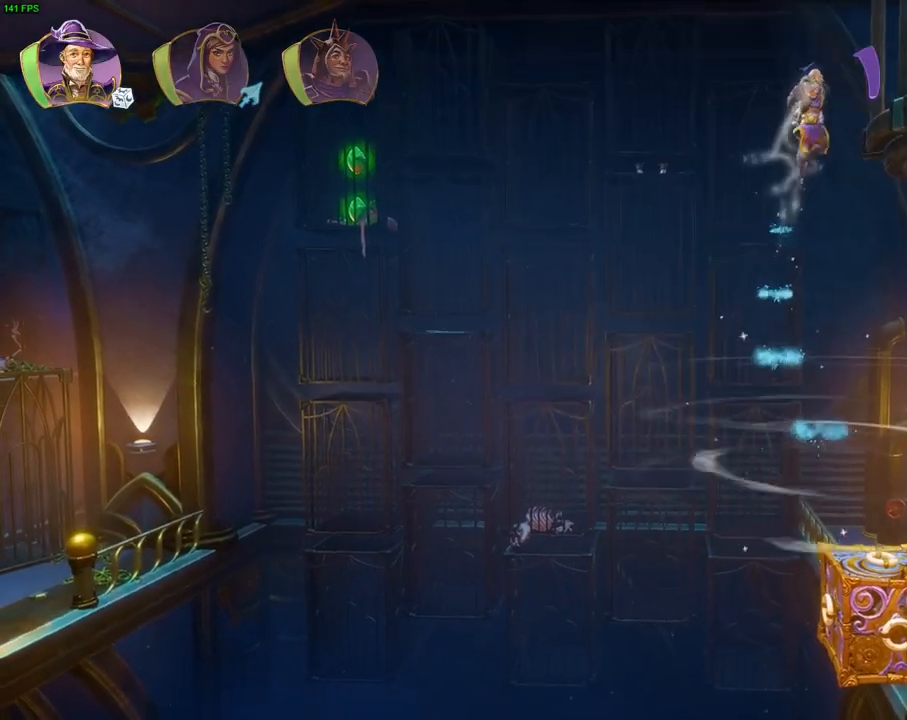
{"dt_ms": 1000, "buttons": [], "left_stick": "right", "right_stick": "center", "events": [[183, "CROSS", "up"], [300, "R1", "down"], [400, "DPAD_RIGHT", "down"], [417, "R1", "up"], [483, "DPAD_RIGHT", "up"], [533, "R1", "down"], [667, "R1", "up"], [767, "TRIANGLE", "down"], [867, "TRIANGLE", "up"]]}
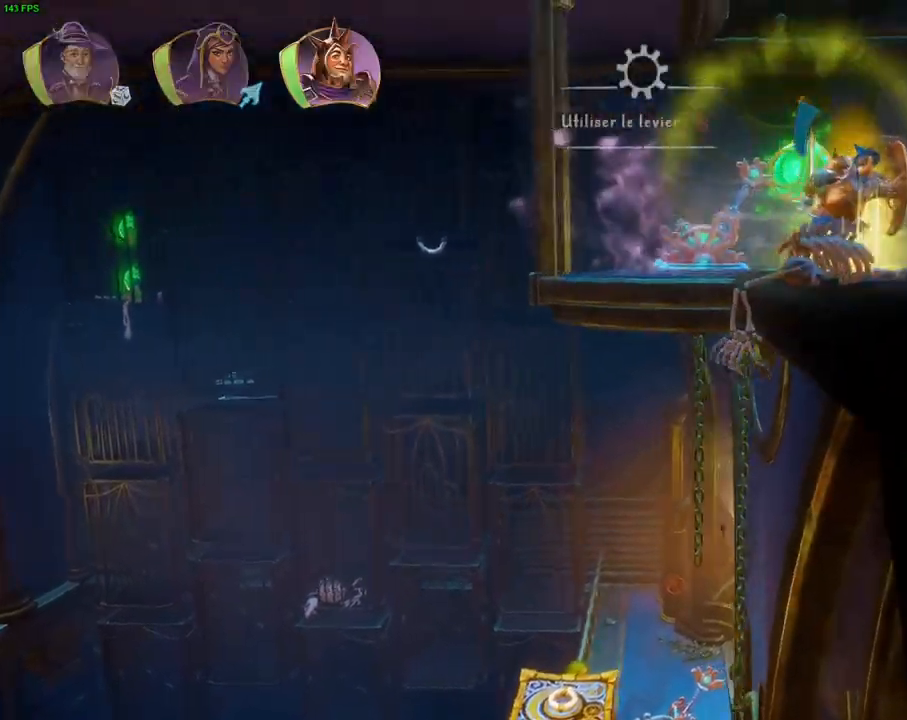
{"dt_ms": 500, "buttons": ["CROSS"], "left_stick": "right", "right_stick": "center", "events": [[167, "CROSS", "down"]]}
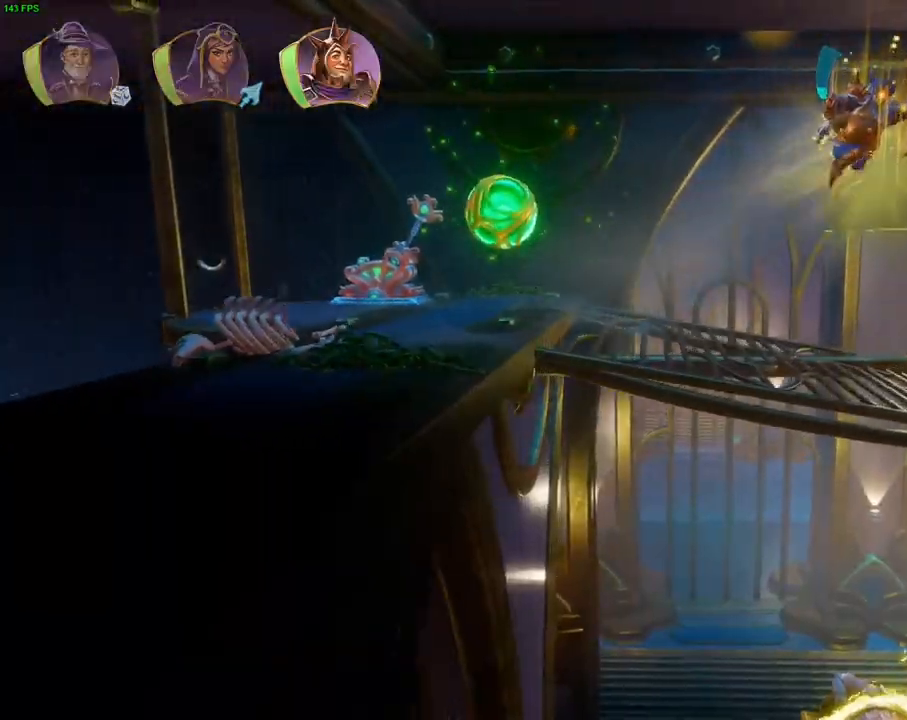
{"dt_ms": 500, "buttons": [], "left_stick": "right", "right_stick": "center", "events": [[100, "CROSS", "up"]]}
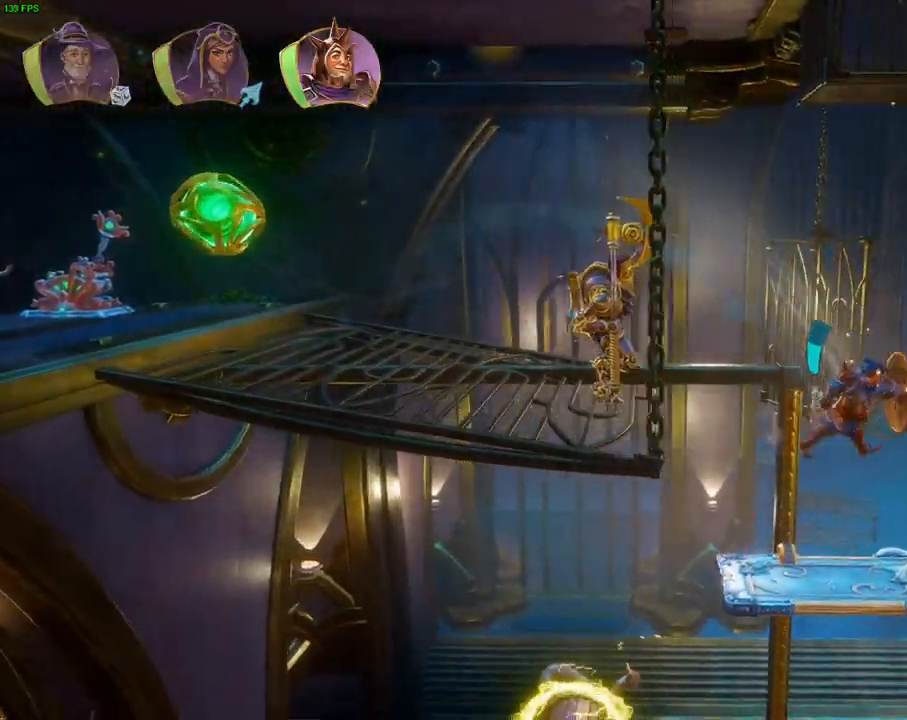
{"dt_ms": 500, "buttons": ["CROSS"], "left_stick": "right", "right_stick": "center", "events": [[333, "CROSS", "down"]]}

======

ABOUT THIS TASK |
Look through the listing and extract every line with "down" in it.

ANSWER SPACE |
{"dt_ms": 1000, "buttons": [], "left_stick": "right", "right_stick": "center", "events": [[183, "CROSS", "up"], [300, "R1", "down"], [400, "DPAD_RIGHT", "down"], [417, "R1", "up"], [483, "DPAD_RIGHT", "up"], [533, "R1", "down"], [667, "R1", "up"], [767, "TRIANGLE", "down"], [867, "TRIANGLE", "up"]]}
{"dt_ms": 500, "buttons": ["CROSS"], "left_stick": "right", "right_stick": "center", "events": [[167, "CROSS", "down"]]}
{"dt_ms": 500, "buttons": ["CROSS"], "left_stick": "right", "right_stick": "center", "events": [[333, "CROSS", "down"]]}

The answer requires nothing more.